Moreover, with the rapid digitalization of public records, automatic record sealing is becoming more and more possible. However, there is a long way to go.
“Because states have different computer systems and record-keeping practices, it can take time to get everything prepared and map out how this policy will work best in specific states,” says Meade. “Whether it’s this year or soon after, community partners in many states are on track to find solutions that will help working people.”
American businesses have also thrown their weight behind clean-slate policies, with some of the nation’s largest companies joining the Second Chance Business Coalition (SCBC). The group, which includes companies like Walmart, General Motors, and McDonald’s, supports the goal of hiring employees with prior convictions by providing tools, best practices, and expertise to member companies and facilitating internal initiatives. In April, for Clean Slate Month, SCBC and other partners will host a conference at Columbia University’s business school to educate current and future business leaders about the benefits of second chance employment.

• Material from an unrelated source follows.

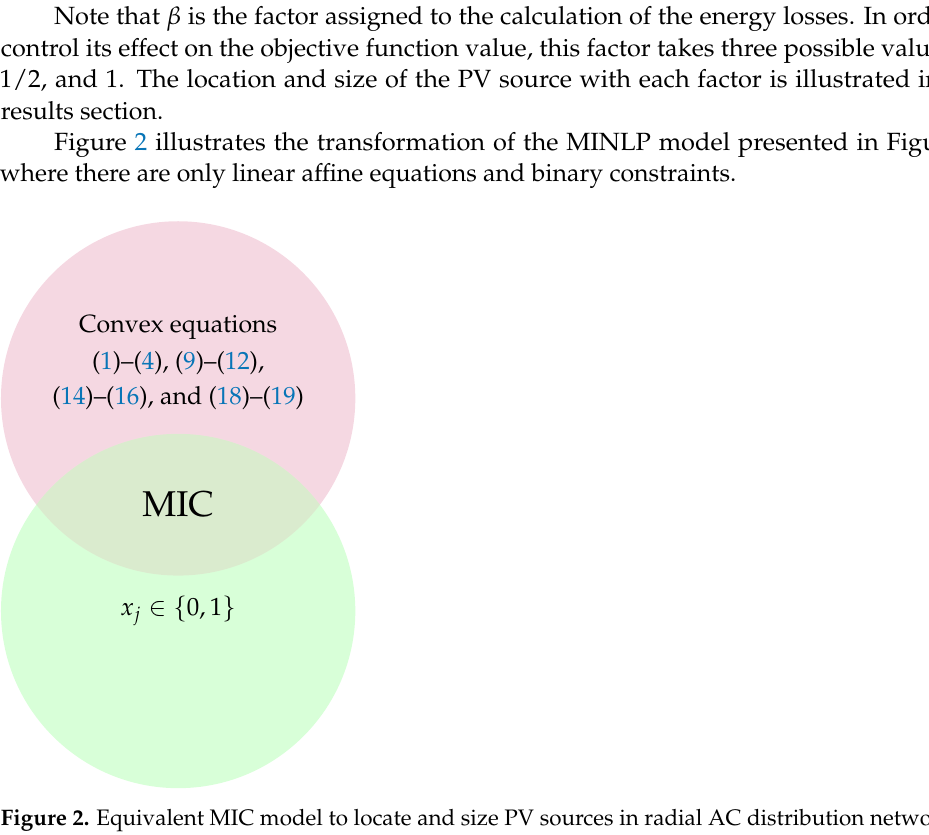
Figure 2. Equivalent MIC model to locate and size PV sources in radial AC distribution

The Nolan Center for Justice, established by the American Conservative Union Foundation, is also a prominent voice for clean-slate policies. “We tailor our approach depending on who we speak to,” explains Kaitlin Owens, Nolan’s deputy director of advocacy. “For instance, reaching out to business leaders who can testify on the positives of hiring formerly incarcerated folks can go a long way.”
Tough on Crime as ‘a Thing of the Past’
In addition to its support for people who have recently been released from incarceration, the Nolan Center also works to effectuate change within prisons. For instance, model policy written by Nolan in 2017 around improving the treatment of incarcerated women was distributed to state legislatures via the American Legislative Exchange Council (ALEC), a conservative nonprofit organization, resulting in 32 states — many of them southern Republican strongholds — passing such legislation. One example is North Carolina, which in 2021 passed the Dignity Act limiting the use of restraints and cavity searches on pregnant women, providing access to menstrual products, and ensuring mothers are placed in facilities within a reasonable distance to their children.
number of states that have passed legislation around improving the treatment of incarcerated women
“The tough on crime, ‘lock them up, throw away the key’ mindsets of the 1980s and ‘90s are a thing of the past,” Owens says. “In the last 10 years, I think we’ve seen a shift in what is ‘Republican,’ what is ‘conservative,’ and what can we do together to bridge that gap with Democrats.”
For Carter at AV, this desire to work together and focus on results is encouraging.
“As an organization based on the values of bipartisanship and evidence-based policy, it’s exciting to see conservative policymakers and organizations continue to step up and work across the aisle to solve these pressing issues that our country and our communities face,” she said.